— To do —
• 1. For the RFC on error context and compatibility below, decide whether each statement agrees with it: (a) the RFC applies to generated clients and shared rust-runtime crates; (b) the RFC covers backwards compatibility of error serialization for transfer over the wire; (c) the RFC is still at the proposal stage and not yet implemented. Answer yes or no for each and quote the deciding words.
• 2. According to the RFC on error context and compatibility below, why does it leave out error compatibility for serialization and deserialization over the wire?

— Passage shown —
RFC: Error Context and Compatibility

Status: Implemented

Applies to: Generated clients and shared rust-runtime crates

This RFC proposes a pattern for writing Rust errors to provide consistent error context AND forwards/backwards compatibility. The goal is to strike a balance between these four goals:

Errors are forwards compatible, and changes to errors are backwards compatible
Errors are idiomatic and ergonomic. It is easy to match on them and extract additional information for cases where that's useful. The type system prevents errors from being used incorrectly (for example, incorrectly retrieving context for a different error variant)
Error messages are easy to debug
Errors implement best practices with Rust's Error trait (for example, implementing the optional source() function where possible)

Note: This RFC is not about error backwards compatibility when it comes to error serialization/deserialization for transfer over the wire. The Smithy protocols cover that aspect.

— Data below —
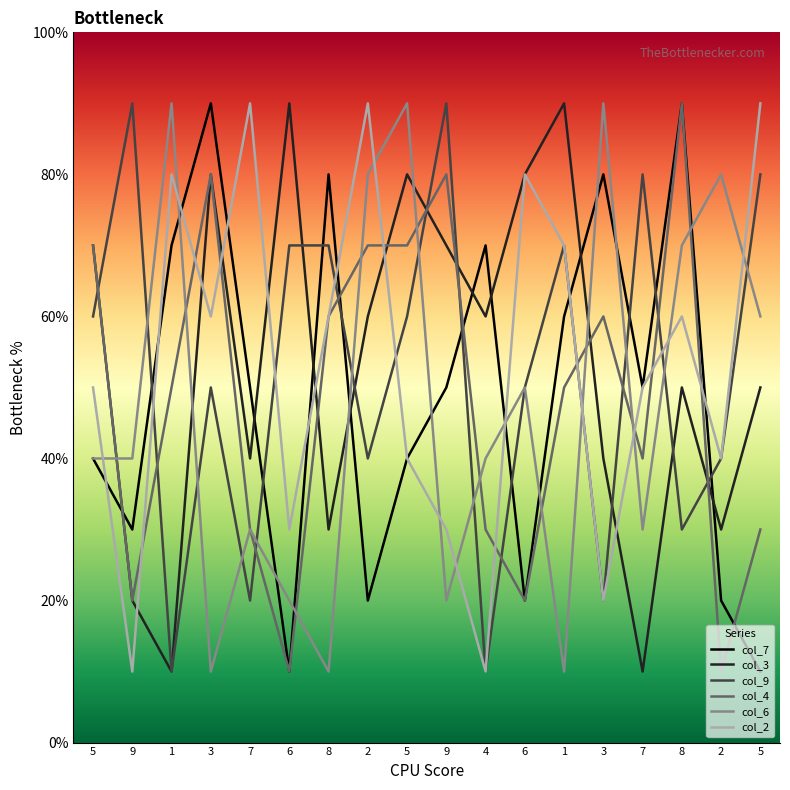

How many times do col_3 and col_2 cross each other?

7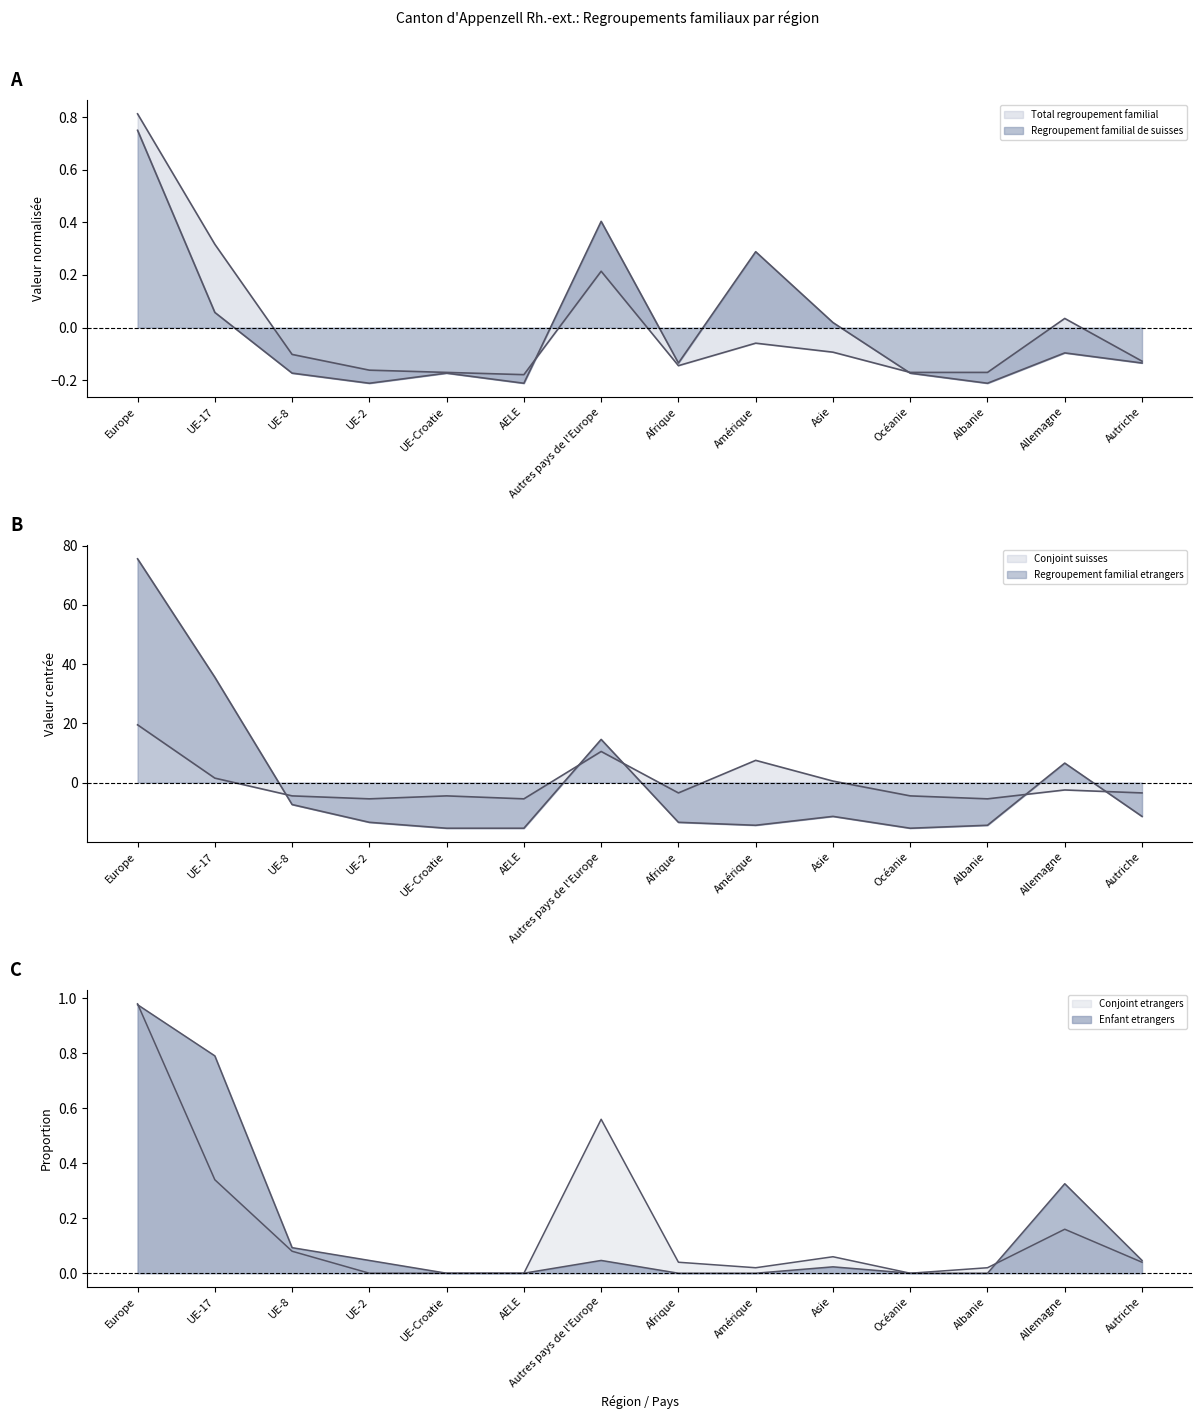

Rank the categories by Regroupement familial etrangers value from lowest to highest.

UE-Croatie, AELE, Océanie, Amérique, Albanie, UE-2, Afrique, Asie, Autriche, UE-8, Allemagne, Autres pays de l'Europe, UE-17, Europe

— Answers given —
• 1.
(a) Yes: "Applies to: Generated clients and shared rust-runtime crates"
(b) No: "This RFC is not about error backwards compatibility when it comes to error serialization/deserialization for transfer over the wire."
(c) No: "Status: Implemented"

• 2. The Smithy protocols already handle that aspect.